There are so many things I want to teach my son. Honestly, the list just keeps on growing; how to throw a football, how to have safe, consensual sex; how to read music; how to negotiate for a raise; you name it, and I want to be the person to teach it. However, I've quickly learned in the two years that I've been a mom, that my son is teaching me things just as often as I'm teaching him. As a result, I can only assume there are things your baby wants you to know about postpartum sex, just like there are things about sex I want my son to, one day, know.
Of course, my kid has no idea what sex is, let alone that his mother and father are having it. He wouldn't know what it is if he saw it or heard it, so it's just my imagination hard at work when I think about postpartum sex and what my kid would want me to know about it. My imagination and, of course, wishful thinking. Motherhood is filled with self-doubt and judgment, and women are (more often than not) desexualized the moment they procreate. (Thank you, patriarchal culture. You're the absolute worst.) Some validation — especially from the one person I am now committed to taking care of and being the best version of myself for — would be nice, even if it's nothing more than a gentle reminder that sex isn't "bad" and having sex doesn't set a "bad example for your kid" and you're entitled to a sex life, even and specially after you have a child.

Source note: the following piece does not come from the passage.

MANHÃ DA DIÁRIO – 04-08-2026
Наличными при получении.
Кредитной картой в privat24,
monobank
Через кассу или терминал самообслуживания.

Since there's no way to know what your baby is thinking at any point in your postpartum life, you might as well just go with the flow, do what's best for you and let your imagination fill in the holes. So, with that in mind, here are a few things I would like to think every baby whats their mom to know about postpartum sex.
"Oh, So That's What You Were Doing! I Thought We Were On A Boat."

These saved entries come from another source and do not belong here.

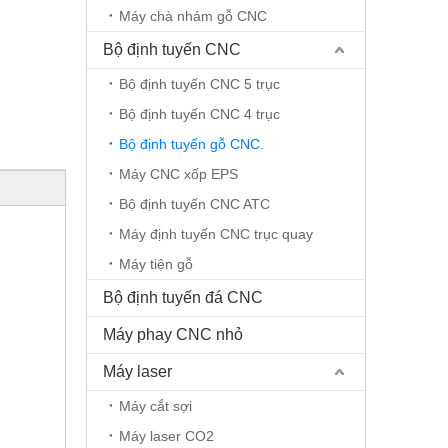
Máy chà nhám gỗ CNC
Bộ định tuyến CNC
Bộ định tuyến CNC 5 trục
Bộ định tuyến CNC 4 trục
Bộ định tuyến gỗ CNC.
Máy CNC xốp EPS
Bộ định tuyến CNC ATC
Máy định tuyến CNC trục quay
Máy tiện gỗ
Bộ định tuyến đá CNC
Máy phay CNC nhỏ
Máy laser
Máy cắt sợi
Máy laser CO2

I mean, I'm sure the kid has to at least be a little excited that they're no longer "along for the ride." I can only imagine what a baby is thinking during pregnancy sex, so whatever it is they're thinking when you're getting it on postpartum has to be infinitely better, right?
"No, I Can't Hear You. That Much."
I don't know about you, dear reader, but I was really worried that my newborn son would hear his father and I having sex and think the worst of the worst (I know, I know, he wouldn't have a clue as to what he was even hearing, but whatever). I made it a point to stay as quiet as possible so I wouldn't wake the baby and alert him to my, um, extracurricular activities.
I'm sure, really, there was no reason to be as vigilant as I was. When my kid sleeps, he sleeps, and there's no way he heard my partner and I getting out freak on.
"No, You're Not Scarring Me"
Your kid has no idea what you're doing. Even if they wake up and catch you in the act, you're not harming them mentally or scarring them for life. They won't know what they're looking at and, even if they did, they wouldn't remember.
Plus, sex isn't some horrific, shameful thing that harms people. When it's safe and consensual and respectful, it's normal and natural. Just because there's a social stigma, doesn't mean it's harmful to your child.
"You Deserve To Feel Awesome..."
Your kid doesn't want you to be miserable, contrary to the sometimes prevalent belief that creeps into your head at three in the morning when your kid is refusing to sleep and you're edging towards the edge of sanity. When you're happy your kid is happy, and studies have shown that your mental and emotional state can actually affect your child's.
So, if some well-deserved sexy-time is your version of self-care, I have a feeling your kid would want you to indulge.
"...So Get Yours!"
You do you, mom. You do you. Whether that means you engage physically with a partner or you have some intimate one-on-one time by way of postpartum masturbation, you deserve to feel good.
"Motherhood Doesn't Mean You're No Longer Sexual"
Just because a mom doesn't mean you're not longer a sexual being with sexual desires. It doesn't mean you need to hide or downplay your sexuality and it definitely doesn't mean your sex life no longer exists.
As a human being with a mother, can I say that I want to think about my mom having sex? Nope, I cannot. That's not really a picture I want painted in my mind. However, my mom is a human being and, as such, shouldn't keep herself from having sex — arguably one of the best parts of the human condition — just because she chose to procreate.
"Trust Me, I'm Glad I'm No Longer Inside Your Belly During These Little Sex Sessions, Too"
If you thought pregnancy sex was awkward, just imagine being a tiny little fetus inside someone's body while they have pregnancy sex. I mean, that's got to be weird.
I was so happy to have "normal" sex again; sex that didn't involve a large pregnant belly. While postpartum sex was pretty uncomfortable too, and even painful, I will take postpartum sex over pregnancy sex any day of the week. (As long as there's a lot of lube, of course.)
"You Better Not Be Making Me A Sibling. I'm Not Ready To Share You, Yet."
Trust me, kid. I'm not ready to make you a sibling. Not yet, anyway.
"I Can't Wait To Make You Uncomfortable When I Inevitably Ask You What You're Doing"
Ah, the circle of life.
I'm, personally, pretty exited about having the "sex talk" with my son. I think it's such an important discussion to have and I don't think sex is an inherently bad or "dirty" or shameful thing, so talking to him about consent and safe sex is just a normal part of parenthood. However, I'm sure it will still be a little bit awkward and somewhat uncomfortable and, well, this is why wine is a thing.